Locate each line below that includes "round" and reproduce it.

(TASK MATERIAL begins)

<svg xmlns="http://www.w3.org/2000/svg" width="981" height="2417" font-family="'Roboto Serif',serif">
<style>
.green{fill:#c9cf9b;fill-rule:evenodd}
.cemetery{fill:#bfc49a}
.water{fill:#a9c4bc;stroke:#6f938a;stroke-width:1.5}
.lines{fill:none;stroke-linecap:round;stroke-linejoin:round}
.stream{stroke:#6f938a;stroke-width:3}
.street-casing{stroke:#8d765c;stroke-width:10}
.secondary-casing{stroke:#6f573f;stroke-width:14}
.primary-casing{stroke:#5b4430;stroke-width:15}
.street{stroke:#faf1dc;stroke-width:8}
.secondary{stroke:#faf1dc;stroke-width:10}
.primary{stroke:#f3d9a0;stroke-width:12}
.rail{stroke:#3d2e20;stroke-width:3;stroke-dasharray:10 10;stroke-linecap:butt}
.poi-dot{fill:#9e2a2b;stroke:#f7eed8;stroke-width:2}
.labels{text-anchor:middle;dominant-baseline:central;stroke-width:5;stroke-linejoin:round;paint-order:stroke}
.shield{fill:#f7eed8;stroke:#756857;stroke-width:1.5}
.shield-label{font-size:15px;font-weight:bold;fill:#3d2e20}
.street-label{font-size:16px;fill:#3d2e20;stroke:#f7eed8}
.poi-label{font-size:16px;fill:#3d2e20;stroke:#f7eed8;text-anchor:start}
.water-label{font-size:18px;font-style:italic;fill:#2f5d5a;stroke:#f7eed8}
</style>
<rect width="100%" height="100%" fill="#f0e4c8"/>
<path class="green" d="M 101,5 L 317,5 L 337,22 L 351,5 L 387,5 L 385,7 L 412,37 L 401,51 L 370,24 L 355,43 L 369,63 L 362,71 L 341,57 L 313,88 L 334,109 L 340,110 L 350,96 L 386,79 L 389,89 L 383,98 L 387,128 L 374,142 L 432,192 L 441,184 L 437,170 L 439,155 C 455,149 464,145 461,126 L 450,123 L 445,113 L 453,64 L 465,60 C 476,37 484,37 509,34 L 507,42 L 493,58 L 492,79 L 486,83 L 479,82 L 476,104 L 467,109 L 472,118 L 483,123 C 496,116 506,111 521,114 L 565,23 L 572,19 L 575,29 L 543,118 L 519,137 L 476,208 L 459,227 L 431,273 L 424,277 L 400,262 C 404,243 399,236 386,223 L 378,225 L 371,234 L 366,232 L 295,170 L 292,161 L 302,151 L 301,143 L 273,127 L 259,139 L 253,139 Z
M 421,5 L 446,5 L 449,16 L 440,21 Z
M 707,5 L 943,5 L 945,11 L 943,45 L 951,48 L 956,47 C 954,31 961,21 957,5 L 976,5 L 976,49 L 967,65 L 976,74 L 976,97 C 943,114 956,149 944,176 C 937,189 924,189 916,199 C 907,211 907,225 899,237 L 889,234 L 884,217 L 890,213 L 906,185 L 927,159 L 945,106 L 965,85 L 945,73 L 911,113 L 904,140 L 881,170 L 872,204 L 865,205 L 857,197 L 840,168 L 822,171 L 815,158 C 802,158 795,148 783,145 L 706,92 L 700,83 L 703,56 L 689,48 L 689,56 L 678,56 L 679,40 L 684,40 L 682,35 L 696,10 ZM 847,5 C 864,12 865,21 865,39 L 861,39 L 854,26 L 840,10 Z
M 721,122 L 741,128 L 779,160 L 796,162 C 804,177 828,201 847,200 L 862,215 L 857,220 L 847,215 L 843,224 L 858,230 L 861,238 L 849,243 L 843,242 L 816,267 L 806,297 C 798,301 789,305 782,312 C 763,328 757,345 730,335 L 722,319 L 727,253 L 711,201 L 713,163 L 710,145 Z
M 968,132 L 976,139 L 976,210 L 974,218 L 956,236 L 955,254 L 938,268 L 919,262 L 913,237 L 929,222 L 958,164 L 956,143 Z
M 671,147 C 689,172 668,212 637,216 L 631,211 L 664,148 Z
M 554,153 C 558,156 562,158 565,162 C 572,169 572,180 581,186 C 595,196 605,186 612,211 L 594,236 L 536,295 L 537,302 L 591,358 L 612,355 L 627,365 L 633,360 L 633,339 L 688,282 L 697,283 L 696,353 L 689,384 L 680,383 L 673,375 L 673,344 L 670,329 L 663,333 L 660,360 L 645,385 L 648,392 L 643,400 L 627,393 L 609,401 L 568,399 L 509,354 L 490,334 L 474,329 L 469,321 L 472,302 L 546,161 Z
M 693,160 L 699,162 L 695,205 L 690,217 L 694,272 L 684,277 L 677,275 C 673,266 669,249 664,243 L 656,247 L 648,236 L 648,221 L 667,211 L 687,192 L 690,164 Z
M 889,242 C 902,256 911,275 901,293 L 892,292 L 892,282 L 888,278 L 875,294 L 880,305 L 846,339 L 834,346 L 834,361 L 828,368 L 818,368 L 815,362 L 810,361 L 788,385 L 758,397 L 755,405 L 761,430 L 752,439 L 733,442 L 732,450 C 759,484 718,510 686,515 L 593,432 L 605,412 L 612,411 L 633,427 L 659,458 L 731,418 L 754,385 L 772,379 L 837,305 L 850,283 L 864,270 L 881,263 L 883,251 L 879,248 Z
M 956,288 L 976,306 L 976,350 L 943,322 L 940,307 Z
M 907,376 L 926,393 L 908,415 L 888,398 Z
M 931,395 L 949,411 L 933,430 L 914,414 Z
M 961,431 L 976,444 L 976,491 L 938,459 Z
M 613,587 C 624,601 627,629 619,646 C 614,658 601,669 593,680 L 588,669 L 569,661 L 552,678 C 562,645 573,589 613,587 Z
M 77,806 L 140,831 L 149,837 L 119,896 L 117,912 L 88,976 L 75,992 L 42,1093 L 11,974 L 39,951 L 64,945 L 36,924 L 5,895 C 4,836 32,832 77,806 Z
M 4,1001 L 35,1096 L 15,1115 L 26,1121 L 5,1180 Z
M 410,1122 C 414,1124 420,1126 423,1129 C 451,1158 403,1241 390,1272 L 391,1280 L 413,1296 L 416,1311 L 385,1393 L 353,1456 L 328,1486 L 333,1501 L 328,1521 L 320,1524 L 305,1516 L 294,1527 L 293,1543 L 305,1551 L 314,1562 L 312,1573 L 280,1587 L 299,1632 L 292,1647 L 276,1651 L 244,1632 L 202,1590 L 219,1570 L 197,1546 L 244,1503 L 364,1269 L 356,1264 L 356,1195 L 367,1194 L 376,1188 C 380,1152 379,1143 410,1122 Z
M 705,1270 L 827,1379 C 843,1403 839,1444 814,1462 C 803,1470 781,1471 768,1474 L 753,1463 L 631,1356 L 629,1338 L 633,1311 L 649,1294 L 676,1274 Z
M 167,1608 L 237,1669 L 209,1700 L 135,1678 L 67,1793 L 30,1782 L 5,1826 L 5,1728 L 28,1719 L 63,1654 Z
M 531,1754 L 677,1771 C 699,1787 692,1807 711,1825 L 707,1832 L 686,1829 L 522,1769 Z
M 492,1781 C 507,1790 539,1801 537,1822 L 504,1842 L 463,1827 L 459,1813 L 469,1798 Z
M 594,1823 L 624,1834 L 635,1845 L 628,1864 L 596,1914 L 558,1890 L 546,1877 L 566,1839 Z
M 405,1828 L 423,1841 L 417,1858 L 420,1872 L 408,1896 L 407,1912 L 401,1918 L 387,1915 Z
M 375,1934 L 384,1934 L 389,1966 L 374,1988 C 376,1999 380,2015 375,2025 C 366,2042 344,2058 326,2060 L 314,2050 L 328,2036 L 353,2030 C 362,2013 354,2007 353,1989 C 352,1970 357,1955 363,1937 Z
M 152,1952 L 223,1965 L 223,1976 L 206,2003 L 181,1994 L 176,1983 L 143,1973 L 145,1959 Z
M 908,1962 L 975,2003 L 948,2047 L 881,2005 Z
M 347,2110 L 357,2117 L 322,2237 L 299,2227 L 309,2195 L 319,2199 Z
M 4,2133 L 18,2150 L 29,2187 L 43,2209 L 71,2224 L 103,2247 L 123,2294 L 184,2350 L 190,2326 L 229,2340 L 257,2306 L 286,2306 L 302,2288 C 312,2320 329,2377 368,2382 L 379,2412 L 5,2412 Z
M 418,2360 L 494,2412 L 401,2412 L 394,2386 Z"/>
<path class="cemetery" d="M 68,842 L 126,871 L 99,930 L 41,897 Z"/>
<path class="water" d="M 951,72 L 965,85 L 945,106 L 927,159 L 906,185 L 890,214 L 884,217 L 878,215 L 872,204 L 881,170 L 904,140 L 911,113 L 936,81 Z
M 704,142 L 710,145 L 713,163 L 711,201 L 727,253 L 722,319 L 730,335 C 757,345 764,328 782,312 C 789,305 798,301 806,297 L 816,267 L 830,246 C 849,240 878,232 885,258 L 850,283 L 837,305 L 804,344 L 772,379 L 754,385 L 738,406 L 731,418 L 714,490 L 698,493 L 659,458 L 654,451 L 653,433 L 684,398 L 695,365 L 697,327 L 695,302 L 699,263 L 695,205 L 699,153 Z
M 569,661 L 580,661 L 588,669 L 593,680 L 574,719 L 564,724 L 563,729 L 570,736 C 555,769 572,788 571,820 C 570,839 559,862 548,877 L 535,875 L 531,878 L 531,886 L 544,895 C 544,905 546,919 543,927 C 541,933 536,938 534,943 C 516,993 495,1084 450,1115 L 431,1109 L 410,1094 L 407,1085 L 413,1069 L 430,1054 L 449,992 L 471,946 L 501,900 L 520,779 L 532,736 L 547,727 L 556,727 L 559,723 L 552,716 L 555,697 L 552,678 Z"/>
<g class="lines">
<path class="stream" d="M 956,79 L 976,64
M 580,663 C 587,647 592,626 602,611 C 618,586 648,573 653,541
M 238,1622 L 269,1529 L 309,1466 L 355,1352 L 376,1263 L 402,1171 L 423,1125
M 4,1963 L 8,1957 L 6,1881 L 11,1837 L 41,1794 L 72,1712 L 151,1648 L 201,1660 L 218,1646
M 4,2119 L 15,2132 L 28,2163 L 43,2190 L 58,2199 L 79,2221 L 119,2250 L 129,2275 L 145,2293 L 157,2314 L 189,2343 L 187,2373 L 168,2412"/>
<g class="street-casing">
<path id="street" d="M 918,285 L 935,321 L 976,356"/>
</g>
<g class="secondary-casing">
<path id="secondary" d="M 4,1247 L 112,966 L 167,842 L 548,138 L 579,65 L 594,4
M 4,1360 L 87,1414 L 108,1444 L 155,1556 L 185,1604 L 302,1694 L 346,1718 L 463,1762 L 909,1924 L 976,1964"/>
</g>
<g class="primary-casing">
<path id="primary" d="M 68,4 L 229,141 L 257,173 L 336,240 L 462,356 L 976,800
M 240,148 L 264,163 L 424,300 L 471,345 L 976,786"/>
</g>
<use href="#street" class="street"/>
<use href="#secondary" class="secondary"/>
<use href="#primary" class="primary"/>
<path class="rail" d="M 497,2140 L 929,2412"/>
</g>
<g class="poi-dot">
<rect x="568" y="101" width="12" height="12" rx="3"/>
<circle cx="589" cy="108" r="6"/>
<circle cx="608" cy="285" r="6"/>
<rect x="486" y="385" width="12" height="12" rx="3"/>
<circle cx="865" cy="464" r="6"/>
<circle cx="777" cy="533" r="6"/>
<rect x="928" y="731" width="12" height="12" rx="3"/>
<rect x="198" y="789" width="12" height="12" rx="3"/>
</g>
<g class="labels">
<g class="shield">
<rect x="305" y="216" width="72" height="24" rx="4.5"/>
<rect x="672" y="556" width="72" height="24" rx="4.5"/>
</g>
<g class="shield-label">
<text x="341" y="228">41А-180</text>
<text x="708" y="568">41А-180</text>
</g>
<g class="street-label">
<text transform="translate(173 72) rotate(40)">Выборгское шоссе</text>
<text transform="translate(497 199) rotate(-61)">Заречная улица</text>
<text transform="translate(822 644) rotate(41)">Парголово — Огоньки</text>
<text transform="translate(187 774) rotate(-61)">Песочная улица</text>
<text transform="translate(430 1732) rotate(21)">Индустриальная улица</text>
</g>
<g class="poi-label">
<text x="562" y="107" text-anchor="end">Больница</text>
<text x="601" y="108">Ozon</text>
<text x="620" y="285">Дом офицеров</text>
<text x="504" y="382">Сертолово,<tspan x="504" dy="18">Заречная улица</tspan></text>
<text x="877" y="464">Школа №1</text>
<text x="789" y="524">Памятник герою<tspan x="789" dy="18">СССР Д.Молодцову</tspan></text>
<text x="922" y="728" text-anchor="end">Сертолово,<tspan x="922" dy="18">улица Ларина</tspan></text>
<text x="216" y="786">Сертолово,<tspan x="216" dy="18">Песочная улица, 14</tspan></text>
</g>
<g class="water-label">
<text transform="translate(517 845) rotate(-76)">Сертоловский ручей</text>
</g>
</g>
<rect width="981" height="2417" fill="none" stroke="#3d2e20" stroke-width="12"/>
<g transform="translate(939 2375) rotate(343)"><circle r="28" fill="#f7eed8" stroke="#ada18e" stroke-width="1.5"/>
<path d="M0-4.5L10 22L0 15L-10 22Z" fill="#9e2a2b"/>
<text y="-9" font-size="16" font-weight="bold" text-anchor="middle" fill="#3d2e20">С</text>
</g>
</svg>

(TASK MATERIAL ends)

▶ EXERCISE RESPONSE
.lines{fill:none;stroke-linecap:round;stroke-linejoin:round}
.labels{text-anchor:middle;dominant-baseline:central;stroke-width:5;stroke-linejoin:round;paint-order:stroke}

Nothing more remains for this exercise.